Glad you got it. I used a ratchetening combination wrench to get to those bolts from the bottom of the car. I did not have to remove or lower the tranny to get to the bolts.




JimmyJames said:


> The shifter is very loud. I notice it making noises even at low RPM's, and once you get above 5k game over. I like it quite a bit though. I'm enjoying it much more now that I put the stock shift knob on instead of the metal one B&M gives you. That knob was very uncomfortable, at least for me.


I agree about the noise and that is why I removed my after only 1K miles. I put back the Tomei shifter that orignally came on my front clip, but I don't like the notchiness of this one and the difficulty of getting into first gear. So today, I took off the Tomei and am going to try a stock shifter for a while and see how that works out.

Glenn


----------



## ronaldo (Feb 23, 2004)

dude when i get into high rpm's it sounds like a fuckin civic inside my car, its ridiculous, 
wat would that be caused from though....?


----------



## vsp3c (May 15, 2003)

what do you mean it sounded like a civic?? civic is a car and so is your 240sx. are you talking crap about hondas??


----------



## drift240sxdragqueen (Oct 23, 2002)

ronaldo said:


> dude when i get into high rpm's it sounds like a fuckin civic inside my car, its ridiculous,
> wat would that be caused from though....?


 ur 2 inch piping exhaust


----------



## ronaldo (Feb 23, 2004)

you know the sound of a normal every day civic with some crappy aftermarket exhaust... thats wat i mean, and you cant deny the fact that its gonna sound like shit


----------



## ronaldo (Feb 23, 2004)

and no, im not talkin crap about hondas


----------



## runyun (May 2, 2003)

yup.. didn't have to drop anything. I used a racheting wrench to get the job done.


What version of the B&M did you get? The first one was known to be pretty loud ... the revised version is pretty quiet.

Also, for notchiness, make sure you have GL-4 rated gear oil in your tranny like the manual recommends.
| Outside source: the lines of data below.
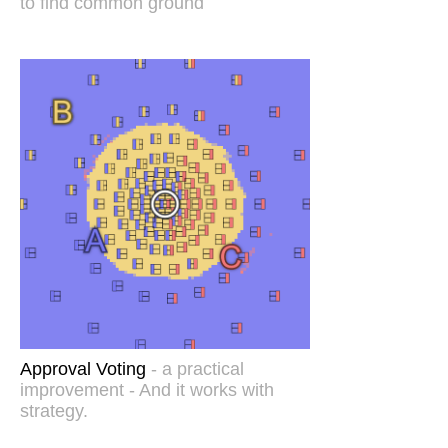
to find common ground
Approval Voting
- a practical
improvement - And it works with
strategy.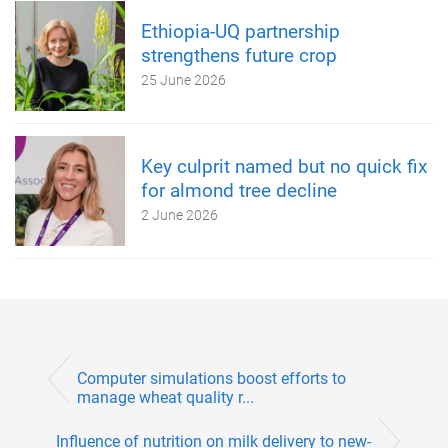
Ethiopia-UQ partnership
strengthens future crop
25 June 2026
Key culprit named but no quick fix
for almond tree decline
2 June 2026
Computer simulations boost efforts to
manage wheat quality r...
Influence of nutrition on milk delivery to new-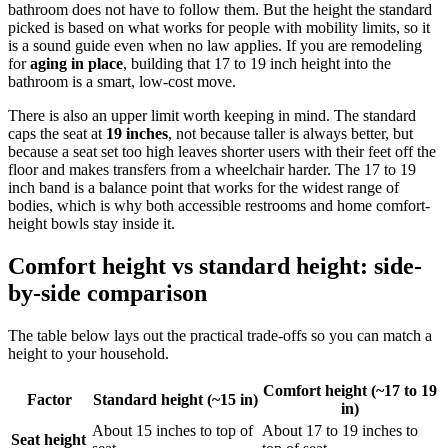
bathroom does not have to follow them. But the height the standard
picked is based on what works for people with mobility limits, so it
is a sound guide even when no law applies. If you are remodeling
for
aging in place
, building that 17 to 19 inch height into the
bathroom is a smart, low-cost move.
There is also an upper limit worth keeping in mind. The standard
caps the seat at
19 inches
, not because taller is always better, but
because a seat set too high leaves shorter users with their feet off the
floor and makes transfers from a wheelchair harder. The 17 to 19
inch band is a balance point that works for the widest range of
bodies, which is why both accessible restrooms and home comfort-
height bowls stay inside it.
Comfort height vs standard height: side-
by-side comparison
The table below lays out the practical trade-offs so you can match a
height to your household.
Comfort height (~17 to 19
Factor
Standard height (~15 in)
in)
About 15 inches to top of
About 17 to 19 inches to
Seat height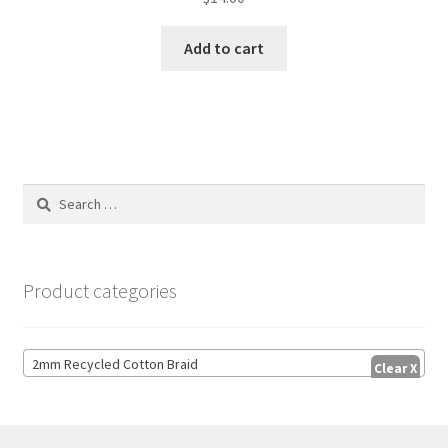
Add to cart
Search
for:
Product categories
2mm Recycled Cotton Braid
GL-5 (which is more common in stores) is not "good" for your tranny.. and makes it really notchy. It makes a world of difference (personal experience)
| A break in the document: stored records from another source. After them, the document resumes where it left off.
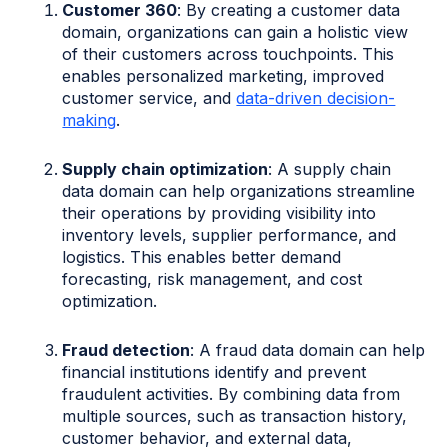
Customer 360
: By creating a customer data
domain, organizations can gain a holistic view
of their customers across touchpoints. This
enables personalized marketing, improved
customer service, and
data-driven decision-
making
.
Supply chain optimization
: A supply chain
data domain can help organizations streamline
their operations by providing visibility into
inventory levels, supplier performance, and
logistics. This enables better demand
forecasting, risk management, and cost
optimization.
Fraud detection
: A fraud data domain can help
financial institutions identify and prevent
fraudulent activities. By combining data from
multiple sources, such as transaction history,
customer behavior, and external data,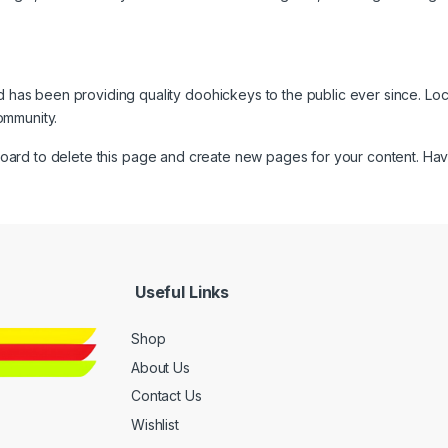
as been providing quality doohickeys to the public ever since. Lo
ommunity.
board
to delete this page and create new pages for your content. Hav
Useful Links
Shop
About Us
Contact Us
Wishlist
My B&M is super smooth... it literally just glides into every gear, and it's so precise.


----------



## ronaldo (Feb 23, 2004)

lol im not exactly sure which version i got


----------



## Loki (Jan 12, 2004)

i want a shifter like that!!!!!!!! lol how much are they/?


----------



## retaHadnoH (Apr 18, 2004)

for the future im gonna need one for the rb25 tranny. is this b/m short shifter stuff universal? sorry, dont know nothing bout short shifters being universal and no i didnt search cuz its not needed so while we on the subject, might as well ask.


----------



## ronaldo (Feb 23, 2004)

yea, on mine, i believe it says itll work with both sr motor and rb, i think 25, could be all thoguh


----------